Climate change, exploitative marketing pose threat to kids

Rohit Shishodia
World health experts have expressed concern over lack of priority given by countries towards children’s health. This is revealed in a joint report prepared by the World Health Organization, UNICEF and Lancet.

The report finds out that no single country is sufficiently protecting children’s health, their environment and their futures. The report, released by a commission of over 40 child and adolescent health experts, discloses that the health and future of every child and adolescent worldwide is under immediate threat from ecological degradation, climate change and exploitative marketing practices.

The report points out that these marketing practices have pushed heavily processed fast food, sugary drinks, alcohol and tobacco at children.

Helen Clark, former Prime Minister of New Zealand and Co-Chair of the Commission, said that despite improvements in child and adolescent health over the past 20 years, progress has stalled, and is set to reverse.

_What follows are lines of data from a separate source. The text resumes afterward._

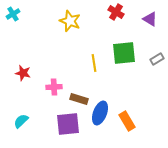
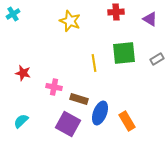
red cross: rotated 35 degrees counterclockwise
pink cross: rotated 14 degrees clockwise
purple square: rotated 35 degrees clockwise
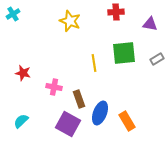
purple triangle: moved 5 px down; rotated 21 degrees counterclockwise
brown rectangle: rotated 54 degrees clockwise
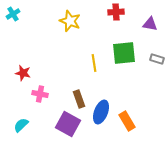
gray rectangle: rotated 48 degrees clockwise
pink cross: moved 14 px left, 7 px down
blue ellipse: moved 1 px right, 1 px up
cyan semicircle: moved 4 px down
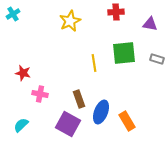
yellow star: rotated 25 degrees clockwise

It has been estimated that around 250 million children under five years old in low- and middle-income countries are at risk of not reaching their developmental potential, based on proxy measures of stunting and poverty. But of even greater concern, every child worldwide now faces existential threats from climate change and commercial pressures.

“Countries need to overhaul their approach to child and adolescent health, to ensure that we not only look after our children today but protect the world they will inherit in the future,” she added.

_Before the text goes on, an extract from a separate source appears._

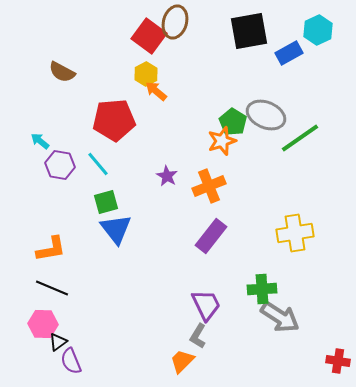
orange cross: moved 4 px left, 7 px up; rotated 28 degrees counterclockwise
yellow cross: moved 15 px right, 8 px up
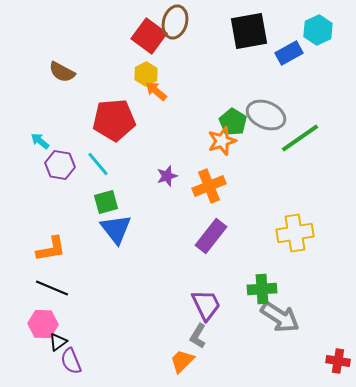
purple star: rotated 25 degrees clockwise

The report, 'A Future for the World’s Children' reveals the distinct threat posed to children from harmful marketing. The report points out that evidence suggests that children in some countries see as many as 30,000 advertisements on television alone in a single year, while youth exposure to vaping (e-cigarettes) advertisements increased by more than 250% in the USA over two years, reaching more than 24 million young people.

Professor Anthony Costello, one of the Report’s authors, said: “Industry self-regulation has failed. Studies in Australia, Canada, Mexico, New Zealand and the USA – among many others – have shown that self-regulation has not hampered commercial ability to advertise to children.

He further said, “For example, despite industry signing up to self-regulation in Australia, children and adolescent viewers were still exposed to 51 million alcohol ads during just one year of televised football, cricket and rugby. And the reality could be much worse still: we have few facts and figures about the huge expansion of social media advertising and algorithms aimed at our children.”

The report points out that children’s exposure to commercial marketing of junk food and sugary beverages is associated with purchase of unhealthy foods and overweight and obesity, linking predatory marketing to the alarming rise in childhood obesity.

The report reveals that the number of obese children and adolescents increased from 11 million in 1975 to 124 million in 2016 – an 11-fold increase, with dire individual and societal costs.